Quid de l’artificialisation des sols, qui est actuellement due pour moitié aux bâtiments et à 30 % au transport ? Le développement des énergies renouvelables, généralisé dans les scénarios, ne représente qu’environ 10 % des surfaces additionnelles artificialisées. Lesquelles sont donc majoritairement dues aux secteurs du bâtiment, pour environ 50 %, et des transports, pour environ 40 %, avec toutefois des impacts différents selon les scénarios.  Ces secteurs sont peu contributeurs dans les S1 et S2, car les constructions de logements sont peu nombreuses et le secteur du transport consiste essentiellement au développement de pistes cyclables. En S3 et S4, les bâtiments sont une source importante d’artificialisation, avec 359 000 nouveaux logements par an en S3 et 280 000 en S4. Ces scénarios impliquent des constructions de dessertes et de départementales pour relier les zones d’activité, mais très peu de réseau autoroutier. Le S4 induit en 2050 près de 600 000 ha de surfaces artificialisées en plus par rapport à S1. « Seuls les scénarios 1 et 2 permettent de réduire de moitié l’artificialisation entre 2022 et 2031 par rapport à la décennie précédente », explique le responsable de projet.

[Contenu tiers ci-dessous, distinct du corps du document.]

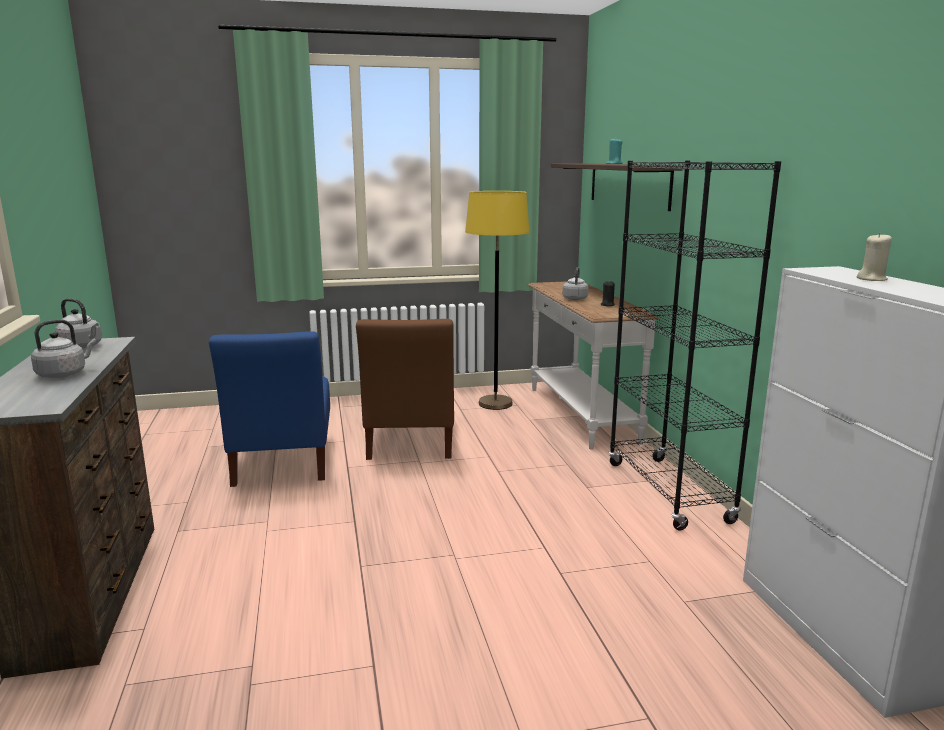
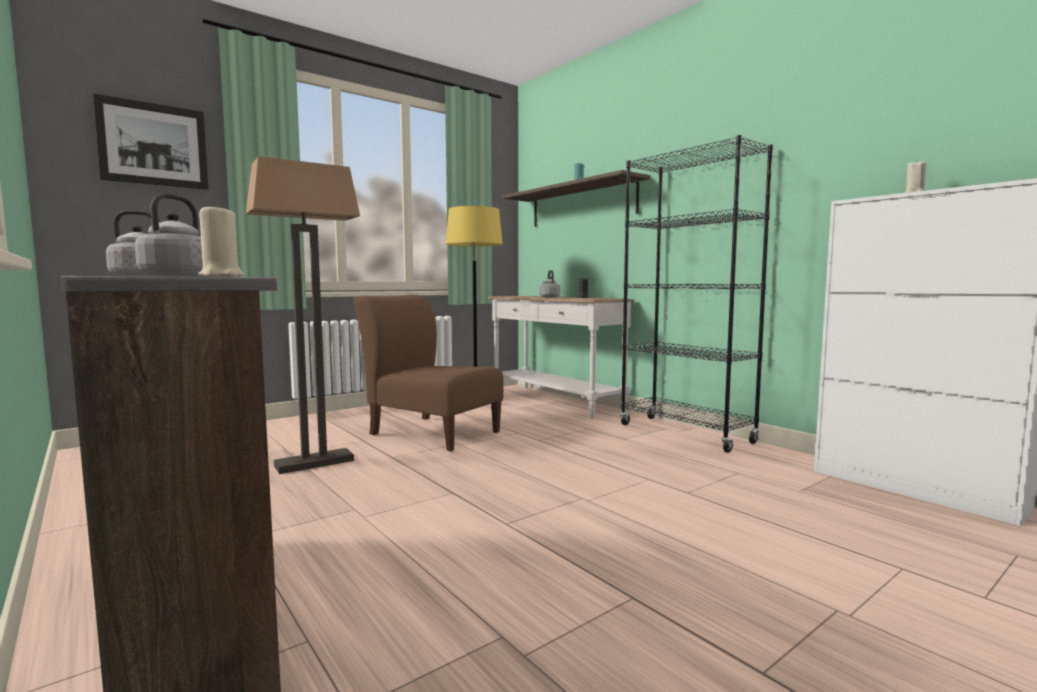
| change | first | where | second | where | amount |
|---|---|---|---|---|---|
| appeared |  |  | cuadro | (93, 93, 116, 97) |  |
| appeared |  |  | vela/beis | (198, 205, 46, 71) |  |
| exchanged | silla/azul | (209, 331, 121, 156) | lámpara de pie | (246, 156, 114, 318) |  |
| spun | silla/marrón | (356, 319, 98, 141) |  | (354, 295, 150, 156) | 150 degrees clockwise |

S’adapter à la raréfaction de l’eau

L’Ademe a également présenté le feuilleton « adaptation au changement climatique », qui met en lumière l’enjeu central de la raréfaction de l’eau. « Les épisodes climatiques de 1976 et 2030 ont montré que les fortes chaleurs avaient provoqué des baisses de 20 % des rendements », poursuit-il. Les scénarios S1 et S2 améliorent l’ensemble des facteurs de résilience climatique. La gestion systémique des sols et des cultures permet de maîtriser les consommations d’eau et de diminuer la dépendance à cette ressource. Les scénarios S3 et S4 développent des capacités techniques et financières d’adaptation mais accentuent les tensions sur l’eau. Ils supposent un développement de nouvelles ressources, notamment non-conventionnelles, dont les effets ne sont pas encore caractérisés. « Dans la limite des connaissances actuelles, la cohérence de S3 et surtout de S4 ne semble pas robuste en climat changeant », indique l’Ademe. Par ailleurs, la biomasse utilisée pour les biocarburants peut aussi être affectée par la raréfaction de la ressource en eau.

« Nous ne connaîtrons jamais tous les paramètres »

L’Ademe insiste sur l’importance d’agir vite. D’ici à 2030, près de 5 Mha seront libérés par des générations d’agriculteurs proches de la retraite : les réflexions quant aux usages durables de ces terres devraient être menées dès à présent, estime l’Agence. « Nous ne connaîtrons jamais tous les paramètres, mais nous en savons assez pour massifier les actions d’adaptation,  », insiste Jean-Louis Bergey. D’autant que l’analyse macroéconomique a montré que tous les scénarios, hormis le S1, entraînait un PIB supérieur au scénario tendanciel. « Le choix d’une stratégie relève donc davantage d’un engagement politique plutôt que de considérations macroéconomiques », indique Patrick Jolivet, directeur des études socioéconomiques à l’Ademe.

En avril, l’Agence va ouvrir ses données à tous les acteurs. Elle peaufine d’autres analyses notamment sur les territoires, la qualité de l’air, ou le numérique.